His lips quirked. He opened his mouth, closed it again.
“All right,” she said, suddenly obliging. “I’ll help you.”
She freed her hands from his, stood on tiptoe, slid her arms around his neck. He was still wet, but as she pressed against him, she didn’t even notice.
“I …” she said, drawing his head down so that she could brush his lips with hers.
“Love …” She deepened the kiss, stroking his lips with her tongue tantalizingly, forging within to probe at the hard smooth line of his teeth.
“You.” She pulled her lips away. When he followed them with his own, his hands tightening around her waist, she shook her head at him.
“Say it!”
“Help me some more,” he said, his voice husky despite the amusement that laced it.
Lilah looked at him, at the night-black hair that was wet beneath her fingers, at the hard, handsome mouth, at the green eyes that darkened and glittered as they moved over her face, and felt her breath catch.
“All right,” she whispered, and lifted her mouth to his again.
LIII
W
hen she kissed him this time, employing on him all the devastating little tricks he had taught her to such good effect, his hands slid down over the backs of her thighs, bare beneath the hem of her chemise. He ran them up again, over the buttocks, to caress the silky bare skin of her waist, his hand forging under the one garment she had left to her. But when his hands tightened on her and he would have bent her backwards, taking control of the kiss, she pushed against his shoulders and pulled her mouth free.
“Oh, no. Not until I get what I want. Say it, Joss. A big strong man like you can’t be afraid of three teensy little words.”
Though his eyes had heated, his mouth quirked in a teasing grin. “Going to torture me, are you? Go ahead. I think I like the idea.”
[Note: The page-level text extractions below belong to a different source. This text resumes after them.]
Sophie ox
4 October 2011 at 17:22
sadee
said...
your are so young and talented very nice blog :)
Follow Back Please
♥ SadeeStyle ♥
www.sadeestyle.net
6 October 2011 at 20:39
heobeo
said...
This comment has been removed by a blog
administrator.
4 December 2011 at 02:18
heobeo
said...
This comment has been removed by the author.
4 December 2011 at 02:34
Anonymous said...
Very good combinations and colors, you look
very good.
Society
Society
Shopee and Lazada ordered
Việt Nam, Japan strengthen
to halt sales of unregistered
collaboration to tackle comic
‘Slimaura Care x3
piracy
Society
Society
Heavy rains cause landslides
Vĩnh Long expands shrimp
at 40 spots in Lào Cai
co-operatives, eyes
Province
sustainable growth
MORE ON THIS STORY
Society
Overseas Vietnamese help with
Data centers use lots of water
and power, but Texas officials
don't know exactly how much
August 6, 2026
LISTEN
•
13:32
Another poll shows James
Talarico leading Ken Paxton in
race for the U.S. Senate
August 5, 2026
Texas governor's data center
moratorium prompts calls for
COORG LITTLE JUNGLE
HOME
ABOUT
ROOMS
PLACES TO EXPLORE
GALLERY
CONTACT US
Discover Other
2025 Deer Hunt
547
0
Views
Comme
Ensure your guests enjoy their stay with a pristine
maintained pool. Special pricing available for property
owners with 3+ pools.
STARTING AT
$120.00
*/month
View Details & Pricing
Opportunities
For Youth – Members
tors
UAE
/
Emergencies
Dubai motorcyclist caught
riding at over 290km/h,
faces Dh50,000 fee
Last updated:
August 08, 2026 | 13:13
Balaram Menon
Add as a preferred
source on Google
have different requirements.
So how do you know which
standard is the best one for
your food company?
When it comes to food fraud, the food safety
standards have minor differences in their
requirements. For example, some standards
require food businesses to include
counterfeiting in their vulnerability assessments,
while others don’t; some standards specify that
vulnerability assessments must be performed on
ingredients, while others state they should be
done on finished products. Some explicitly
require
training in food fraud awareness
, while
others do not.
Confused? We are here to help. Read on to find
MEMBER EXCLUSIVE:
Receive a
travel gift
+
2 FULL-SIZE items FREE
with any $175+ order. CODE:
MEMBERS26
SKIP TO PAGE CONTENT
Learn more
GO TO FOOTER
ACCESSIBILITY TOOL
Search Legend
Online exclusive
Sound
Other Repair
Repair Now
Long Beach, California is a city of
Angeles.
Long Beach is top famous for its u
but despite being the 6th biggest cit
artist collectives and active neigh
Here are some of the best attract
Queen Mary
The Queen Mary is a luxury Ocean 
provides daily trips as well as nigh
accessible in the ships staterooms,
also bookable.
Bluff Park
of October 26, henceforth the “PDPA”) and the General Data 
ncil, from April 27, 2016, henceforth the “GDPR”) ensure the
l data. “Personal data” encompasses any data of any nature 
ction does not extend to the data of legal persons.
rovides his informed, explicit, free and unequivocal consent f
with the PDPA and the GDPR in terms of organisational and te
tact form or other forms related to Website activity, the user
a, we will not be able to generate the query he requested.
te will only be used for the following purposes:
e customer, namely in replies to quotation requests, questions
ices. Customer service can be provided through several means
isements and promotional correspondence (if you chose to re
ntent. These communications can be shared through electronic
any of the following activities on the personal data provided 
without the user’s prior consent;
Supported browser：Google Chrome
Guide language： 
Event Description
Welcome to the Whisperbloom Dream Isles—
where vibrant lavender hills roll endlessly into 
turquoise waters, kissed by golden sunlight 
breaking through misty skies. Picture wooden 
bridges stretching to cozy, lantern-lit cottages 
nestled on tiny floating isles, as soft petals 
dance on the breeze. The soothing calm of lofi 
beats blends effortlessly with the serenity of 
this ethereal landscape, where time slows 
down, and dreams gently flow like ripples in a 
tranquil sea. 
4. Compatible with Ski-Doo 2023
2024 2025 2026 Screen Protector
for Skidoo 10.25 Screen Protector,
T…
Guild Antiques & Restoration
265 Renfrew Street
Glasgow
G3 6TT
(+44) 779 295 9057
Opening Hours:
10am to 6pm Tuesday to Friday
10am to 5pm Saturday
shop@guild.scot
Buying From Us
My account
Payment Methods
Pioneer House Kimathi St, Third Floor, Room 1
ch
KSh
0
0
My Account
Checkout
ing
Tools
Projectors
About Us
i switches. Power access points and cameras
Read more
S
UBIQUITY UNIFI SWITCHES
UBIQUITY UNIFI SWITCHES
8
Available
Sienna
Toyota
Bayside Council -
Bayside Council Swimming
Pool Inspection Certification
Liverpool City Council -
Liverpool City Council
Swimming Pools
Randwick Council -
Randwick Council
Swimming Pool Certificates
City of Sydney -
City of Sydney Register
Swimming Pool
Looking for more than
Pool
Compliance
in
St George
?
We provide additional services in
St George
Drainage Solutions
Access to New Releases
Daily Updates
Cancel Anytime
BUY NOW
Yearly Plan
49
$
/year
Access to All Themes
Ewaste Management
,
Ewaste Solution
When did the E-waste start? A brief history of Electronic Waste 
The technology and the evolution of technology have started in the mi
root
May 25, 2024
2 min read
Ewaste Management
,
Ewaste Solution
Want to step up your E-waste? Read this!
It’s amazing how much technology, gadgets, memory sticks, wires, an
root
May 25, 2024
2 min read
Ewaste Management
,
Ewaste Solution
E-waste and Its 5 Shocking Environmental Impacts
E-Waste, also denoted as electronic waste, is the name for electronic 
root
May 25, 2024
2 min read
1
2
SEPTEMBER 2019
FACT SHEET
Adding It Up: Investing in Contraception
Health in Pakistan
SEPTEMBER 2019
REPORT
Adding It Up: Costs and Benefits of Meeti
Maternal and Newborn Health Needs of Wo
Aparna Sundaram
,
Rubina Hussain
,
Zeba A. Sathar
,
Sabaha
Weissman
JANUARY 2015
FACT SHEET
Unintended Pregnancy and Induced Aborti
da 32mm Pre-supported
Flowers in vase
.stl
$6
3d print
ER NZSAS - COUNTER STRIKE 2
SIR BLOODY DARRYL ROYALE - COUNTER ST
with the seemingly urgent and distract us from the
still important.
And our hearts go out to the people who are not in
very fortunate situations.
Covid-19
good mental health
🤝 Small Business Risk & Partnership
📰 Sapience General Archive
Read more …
“Mmmm.” She pressed tiny kisses along the bristly line of his jaw, down over his throat, along his shoulders. His skin was warm, wet, and just faintly salty, and she loved the taste of it. Her lips could feel the blood pulsing beneath his skin.
In her sudden fascination with the taste and texture of his flesh, she quite forgot that her object was to coax a confession of love from him. She bent her head, followed the line of his breastbone down, her lips brushing
over crisp curls of hair, over hard muscles and flat planes. In her lingering exploration of his chest she encountered a male nipple peeking out at her from its bed of black hair. Intrigued, she touched it with her tongue, flicked it. To her pleased amazement, it hardened just like her own did. He drew in a sharp breath as she took it between her lips, nibbling. His hands clenched on her waist. Her lips traveled across his chest to his other nipple, performed the same exercise on it.